Ein Schalk, wer Böses dabei denkt. Immerhin gibt es inzwischen auch höchstrichterliche Entscheidungen, die den Grundrechten im kirchlichen Bereich Geltung verschaffen. Die Kirchen dürfen zwar nach Art. 137 Abs. 6 Weimarer Reichsverfassung als Körperschaften öffentlichen Rechts selbständig Steuern erheben. Aber ihre Willkür hat doch Grenzen. Die Nordelbische Evangelisch-Lutherische Kirche erhob von ihren Mitgliedern in Schleswig-Holstein und in Hamburg unterschiedlich hohe Steuern. Ausgerechnet mit der Begründung, daß das Durchschnittseinkommen in Hamburg höher sei als in Schleswig-Holstein, forderte die Kirche von ihren Hamburger Mitgliedern niedrigere Steuern, obwohl doch allenfalls der steuerrechtliche Grundsatz der Besteuerung nach Leistungsfähigkeit für das Gegenteil gesprochen hätte. Und in den sich anschließenden gerichtlichen Verfahren behauptete die Kirche, dies sei ihr gutes Recht, da sie ihre Angelegenheiten nach Grundgesetz und Weimarer Reichsverfassung selbständig regeln dürfe und nicht an Art. 3 GG gebunden sei. Dem trat das Bundesverfassungsgerichts mit seinem Beschluß vom 19. August 2002 - Az. 2 BvR 443/01 - entgegen: "Die Religionsgesellschaften können nicht erwarten, daß der Staat ihnen seine Hoheitsgewalt zur Verfügung stellt oder sie bei der Durchsetzung von Maßnahmen unterstützt, wenn hierauf gerichtete staatliche Akte zu einer Grundrechtsverletzung führen müßten. Andernfalls würden staatliche Stellen entgegen Art. 1 Abs. 3 GG von ihrer strikten Bindung an die Grundrechtsordnung befreit." Art. 3 Abs. 1 GG wurde auch für die Kirche für verbindlich erklärt.
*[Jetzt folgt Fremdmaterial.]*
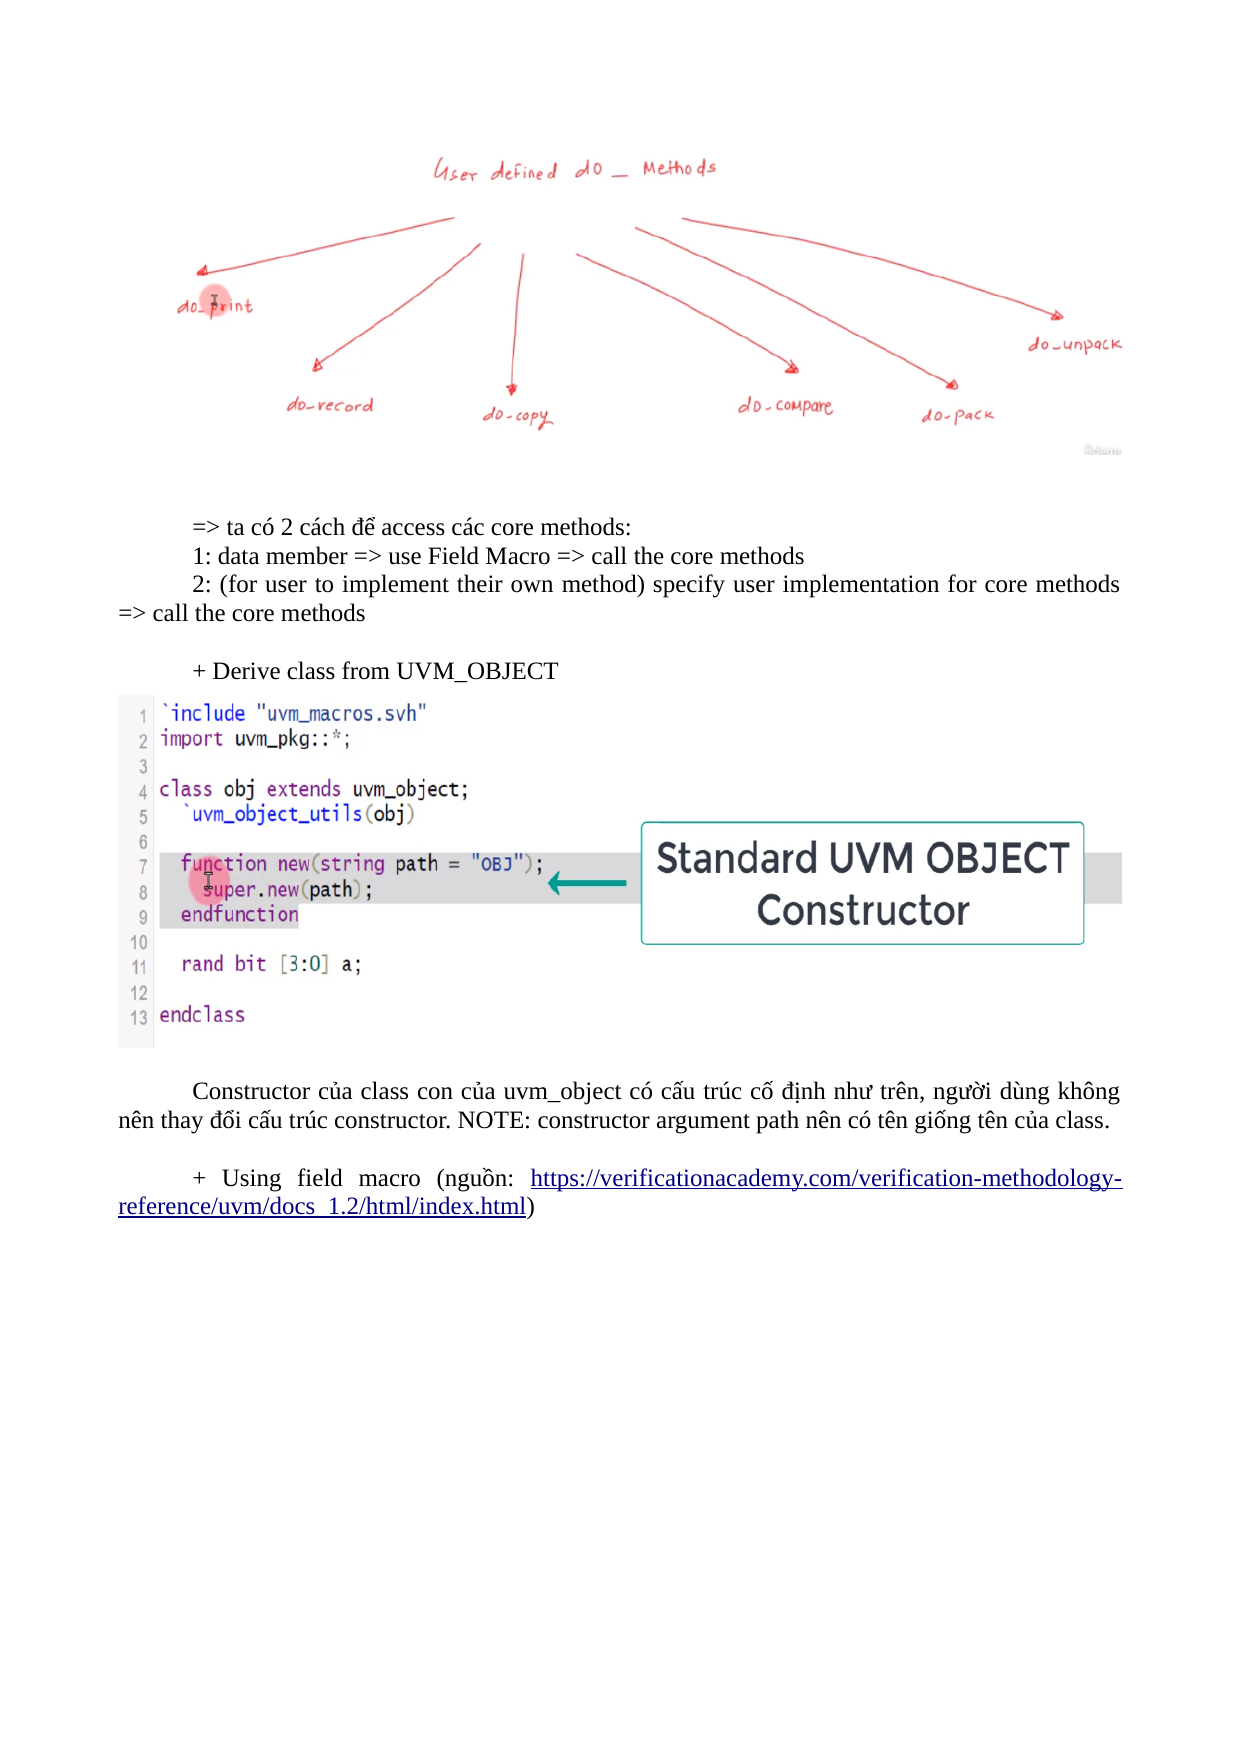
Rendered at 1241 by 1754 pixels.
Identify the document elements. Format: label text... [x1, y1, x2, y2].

text Constructor của class con của uvm_object có cấu trúc cố định như trên, người dùng không nên thay đổi cấu trúc constructor. NOTE: constructor argument path nên có tên giống tên của class. [118, 1048, 1122, 1134]
text + Derive class from UVM_OBJECT [118, 656, 1122, 684]
text 2: (for user to implement their own method) specify user implementation for core methods => call the core methods [118, 569, 1122, 627]
picture [118, 684, 1123, 1048]
text 1: data member => use Field Macro => call the core methods [118, 541, 1122, 569]
text + Using field macro (nguồn: https://verificationacademy.com/verification-methodology-reference/uvm/docs_1.2/html/index.html) [118, 1163, 1122, 1220]
picture [118, 118, 1123, 455]
text => ta có 2 cách để access các core methods: [118, 512, 1122, 541]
Sollte dies eine Trendwende darstellen, daß das Bundesverfassungsgericht den Kirchen nicht mehr gestattet, "ihre Angelegenheiten selbständig" zu ordnen nach eigenem Gusto, sondern daß das Bundesverfassungsgericht auf den Boden unserer Verfassung zurückkehrt, wonach die Kirchen dies eben nur dürfen "innerhalb der Schranken des für alle geltenden Gesetzes"?